:: Source document ::
::::

Bayfield County is concerned that if it does nothing, CWD will arrive here one day, Strand said. But the committee has high hopes that if the county implements its recommendations, it can prevent the disease’s arrival — or at least delay it for as long as possible.

CWD

The county is concerned about CWD showing up in the deer population for three primary reasons, said Jason Fischbach, a Bayfield County ag agent.

First of all, although it’s unknown whether the presence of CWD will reduce the deer population or not, it’s still critical that the cervids — however many there may be — are healthy, Fischbach said.

Second, the county fears the health risk CWD may pose to people, he said.

CWD has yet to be detected in humans, but it is a form of transmissible spongiform encephalopathy, which manifests itself in people as Creutzfeldt-Jakob disease. Hunters may balk at hunting deer in a CWD-infected county for fear of becoming ill from a sick deer’s venison.

And that could be a big problem because hunters play a role in controlling the deer population, Fischbach said. A greater number of deer crossing the roads increases the chances of collisions — some perhaps deadly — with vehicles, and the animals can inflict their fair share of damage to crops, trees and shrubs.

Recommendations

Educating hunters and residents about how they can help keep CWD out of the county lies at the heart of some of the recommendations listed in a report presented to the County Board in June.

::::

:: Exercise directions ::
Answer these about the text on CWD in Bayfield County:
1. What is Jason Fischbach's role?
2. In people, transmissible spongiform encephalopathy shows up as what disease?
3. In what month was the report with the recommendations presented to the County Board?

::::

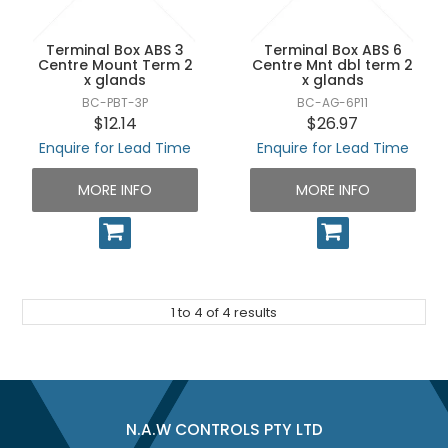
Terminal Box ABS 3
Terminal Box ABS 6
Centre Mount Term 2
Centre Mnt dbl term 2
x glands
x glands
BC-PBT-3P
BC-AG-6P11
$12.14
$26.97
Enquire for Lead Time
Enquire for Lead Time
MORE INFO
MORE INFO
1
to
4
of
4
results
N.A.W CONTROLS PTY LTD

::::

:: Solution ::
1. He is a Bayfield County ag agent.
2. Creutzfeldt-Jakob disease.
3. June.